O pastel de nata é, hoje, um fenómeno gastronómico com estatuto quase diplomático. A sua preparação e confeção exigem rigor e atenção. O segredo está na massa folhada, que deve ser trabalhada com precisão até formar camadas finíssimas, enroladas num cilindro que se molda nas pequenas formas metálicas. É aqui que nasce a crocância que sustenta todo o doce. Se esta etapa falha, o pastel perde alma antes mesmo de ir ao forno. Por outro lado, o creme é o verdadeiro coração da experiência de degustação.
Alguns observam o pastel de nata como um hino à identidade portuguesa – pastel de nata de Belém, remetendo para memórias antigas para outros consideram que o pastel de nata não é o mesmo e a receita original tende a perder-se.
Este doce tem vantagens que são inegáveis: tende a ser democrático no preço, versátil no consumo e torna-se universal. As desvantagens prendem-se com a má preparação ou descuido na preparação da massa, para que uma tradição ancestral se torne numa desilusão.
No entanto, o pastel de nata mantém ainda um domínio cultural interessante. Se por um lado, consegue dividir opiniões sem perder apreciadores, por outro é encarado como um símbolo gastronómico excessivo pela questão calórica. Essa dualidade é, talvez, o seu maior triunfo.

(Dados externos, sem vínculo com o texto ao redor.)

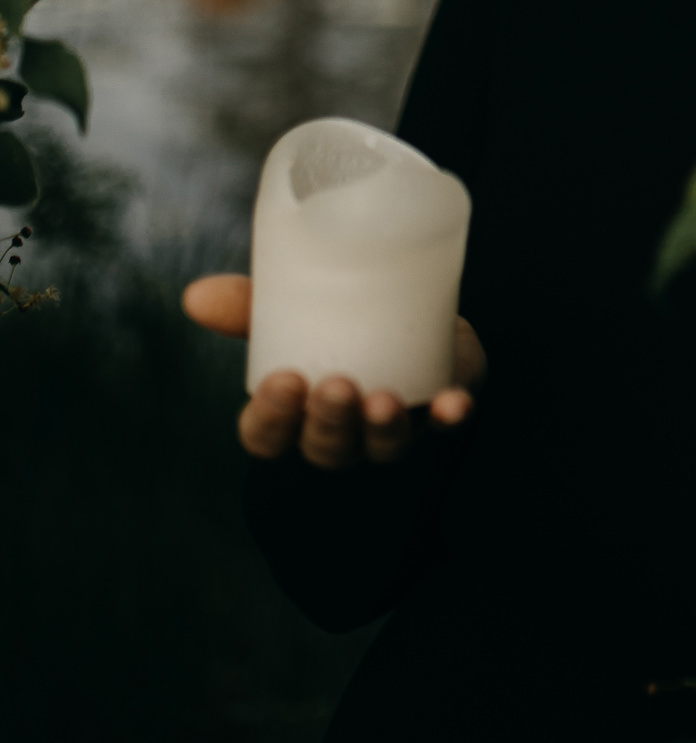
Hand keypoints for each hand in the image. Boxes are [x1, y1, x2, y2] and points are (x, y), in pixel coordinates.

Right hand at [182, 273, 485, 469]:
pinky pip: (446, 424)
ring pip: (382, 446)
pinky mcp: (439, 408)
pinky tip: (454, 404)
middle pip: (326, 448)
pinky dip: (450, 416)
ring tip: (380, 399)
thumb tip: (195, 295)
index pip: (268, 436)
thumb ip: (249, 303)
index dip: (271, 419)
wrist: (414, 307)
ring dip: (381, 428)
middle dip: (328, 423)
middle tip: (334, 386)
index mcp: (296, 412)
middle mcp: (342, 432)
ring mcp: (392, 426)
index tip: (281, 382)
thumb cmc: (337, 318)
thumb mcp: (294, 307)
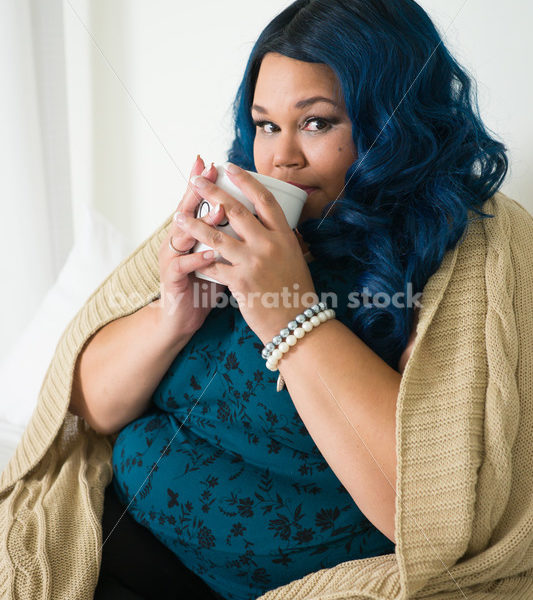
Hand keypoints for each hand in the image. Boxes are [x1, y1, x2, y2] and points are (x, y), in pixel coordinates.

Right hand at [157, 155, 226, 341]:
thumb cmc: (204, 284)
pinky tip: (211, 253)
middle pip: (188, 209)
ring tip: (219, 209)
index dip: (204, 182)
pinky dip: (198, 259)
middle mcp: (178, 240)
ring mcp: (173, 257)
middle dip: (200, 189)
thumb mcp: (219, 257)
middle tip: (211, 172)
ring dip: (203, 221)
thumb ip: (229, 238)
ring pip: (185, 234)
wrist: (183, 317)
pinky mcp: (172, 278)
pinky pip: (184, 265)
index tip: (214, 162)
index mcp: (191, 233)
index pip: (198, 202)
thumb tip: (254, 219)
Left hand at [173, 162, 318, 344]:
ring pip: (217, 236)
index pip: (264, 199)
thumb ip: (279, 238)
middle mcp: (269, 245)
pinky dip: (200, 261)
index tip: (230, 167)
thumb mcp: (294, 257)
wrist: (296, 322)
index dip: (246, 180)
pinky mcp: (240, 282)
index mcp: (284, 236)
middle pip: (236, 210)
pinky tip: (188, 256)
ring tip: (178, 216)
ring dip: (194, 224)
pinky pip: (213, 266)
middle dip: (212, 192)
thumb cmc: (295, 290)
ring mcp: (254, 263)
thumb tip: (266, 220)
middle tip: (196, 180)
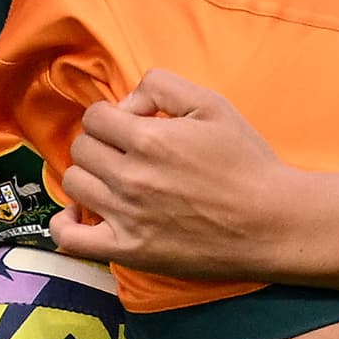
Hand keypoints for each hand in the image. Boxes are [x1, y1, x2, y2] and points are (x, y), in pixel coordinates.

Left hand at [53, 71, 306, 280]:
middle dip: (101, 142)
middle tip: (128, 152)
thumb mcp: (213, 104)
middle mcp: (131, 177)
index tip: (133, 126)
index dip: (113, 116)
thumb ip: (163, 87)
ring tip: (115, 179)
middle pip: (82, 147)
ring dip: (90, 175)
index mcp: (149, 139)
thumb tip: (126, 103)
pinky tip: (80, 215)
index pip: (96, 116)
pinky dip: (66, 224)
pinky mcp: (129, 251)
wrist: (272, 222)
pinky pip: (71, 239)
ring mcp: (126, 217)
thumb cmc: (247, 162)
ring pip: (75, 183)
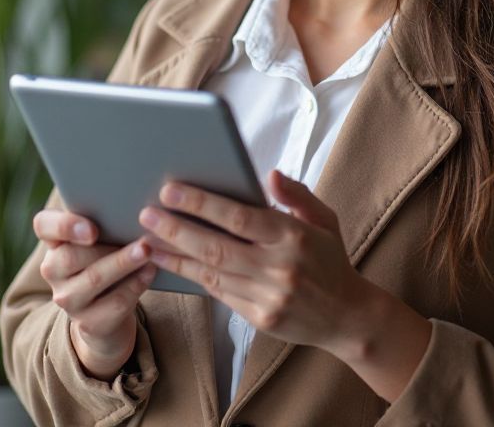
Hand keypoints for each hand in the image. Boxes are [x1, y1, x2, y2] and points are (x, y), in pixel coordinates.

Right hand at [33, 208, 156, 379]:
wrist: (106, 310)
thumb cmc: (106, 257)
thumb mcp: (101, 238)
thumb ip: (106, 219)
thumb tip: (135, 205)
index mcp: (54, 240)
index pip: (43, 225)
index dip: (64, 225)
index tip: (93, 230)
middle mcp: (53, 269)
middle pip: (71, 256)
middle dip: (108, 248)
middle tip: (141, 240)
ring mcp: (68, 298)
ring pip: (94, 279)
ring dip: (124, 264)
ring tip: (147, 252)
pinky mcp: (87, 321)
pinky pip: (113, 302)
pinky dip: (135, 284)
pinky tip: (149, 271)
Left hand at [138, 169, 371, 354]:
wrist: (347, 317)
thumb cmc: (330, 259)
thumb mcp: (324, 218)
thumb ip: (296, 195)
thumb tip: (270, 175)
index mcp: (293, 236)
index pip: (239, 218)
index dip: (202, 203)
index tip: (171, 190)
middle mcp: (279, 268)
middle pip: (217, 247)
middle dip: (176, 229)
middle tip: (146, 213)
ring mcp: (268, 297)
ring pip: (211, 273)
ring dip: (175, 255)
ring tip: (146, 240)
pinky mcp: (259, 319)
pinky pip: (219, 293)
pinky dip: (193, 276)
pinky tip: (172, 262)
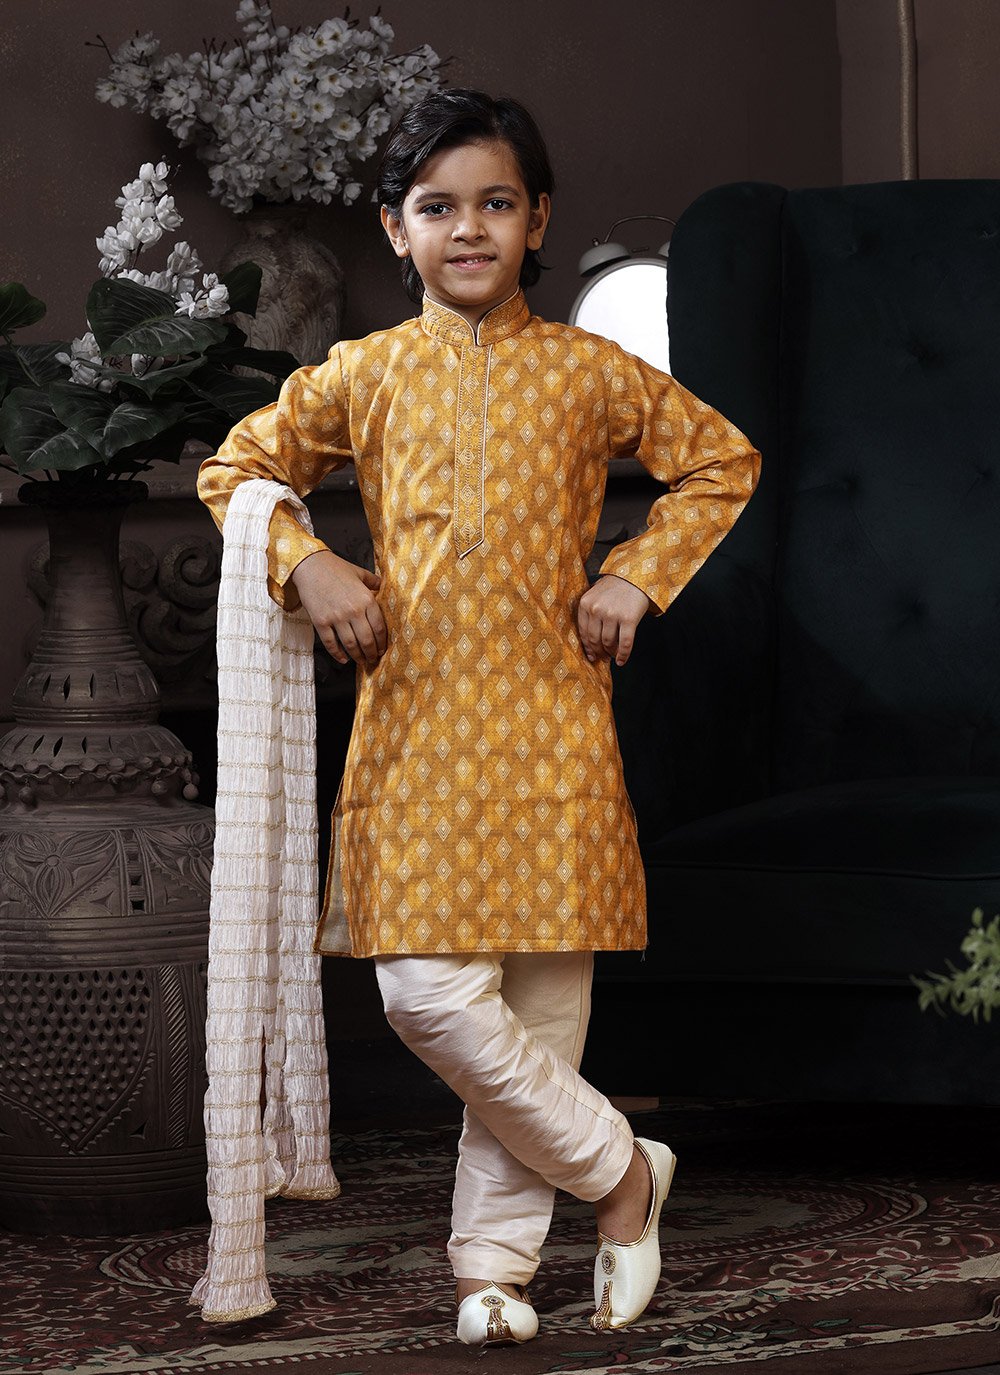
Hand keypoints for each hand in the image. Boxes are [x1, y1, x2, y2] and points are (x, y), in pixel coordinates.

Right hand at [290, 549, 386, 666]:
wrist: (310, 566)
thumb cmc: (335, 568)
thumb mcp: (359, 572)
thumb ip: (373, 581)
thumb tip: (383, 585)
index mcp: (366, 599)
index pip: (379, 627)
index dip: (382, 642)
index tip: (382, 649)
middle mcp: (354, 611)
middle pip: (367, 640)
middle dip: (371, 653)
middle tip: (373, 659)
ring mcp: (337, 618)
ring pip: (351, 645)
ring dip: (358, 656)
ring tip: (361, 661)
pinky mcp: (321, 622)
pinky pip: (331, 644)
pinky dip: (338, 654)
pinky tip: (343, 659)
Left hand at [577, 574, 652, 666]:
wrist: (636, 576)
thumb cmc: (616, 587)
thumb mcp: (596, 594)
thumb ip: (590, 613)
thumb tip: (590, 644)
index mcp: (585, 603)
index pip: (583, 632)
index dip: (587, 647)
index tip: (591, 655)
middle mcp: (596, 609)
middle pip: (594, 639)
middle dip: (598, 652)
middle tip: (603, 657)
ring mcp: (612, 614)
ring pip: (608, 643)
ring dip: (610, 653)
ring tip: (613, 655)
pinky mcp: (628, 619)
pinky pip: (624, 643)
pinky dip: (623, 655)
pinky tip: (621, 661)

Poucos doces têm esta capacidade de se adaptarem ao tempo sem perder a identidade cultural. O pastel de nata traduz-se em tradição e em memória afetiva que convergem. Domina a doçaria portuguesa, mas fá-lo através da familiaridade repetida no quotidiano, da excelência que surpreende e da simplicidade que desafia o tempo. Muitos apreciam e adoram este doce, outros simplesmente tentam ignorar, mas a sua omnipresença é real .
O pastel de nata é, sem hesitar, o meu bolo preferido, na versão clássica do creme de ovos que escolho sem grande reflexão perante uma vitrine que me desafia e acena a degustar.
Degusto-o com prazer sincero, acompanhado por um bom café que lhe realça o carácter e o torna ainda mais memorável. Talvez seja esta relação íntima, quase ritual, que explica a sua força enquanto símbolo nacional.
O pastel de nata não é apenas um doce, domina ainda a doçaria portuguesa. Continua a ser uma tradição viva que percorre o país e instala-se na vida de cada um de nós, seja pelo sabor ou pela memória que transporta.
Num pastel de nata cabe toda a alma histórica de Portugal, o talento de quem o prepara e o silêncio feliz de quem o prova.
Nota: este artigo foi escrito seguindo as regras do Antigo Acordo Ortográfico”.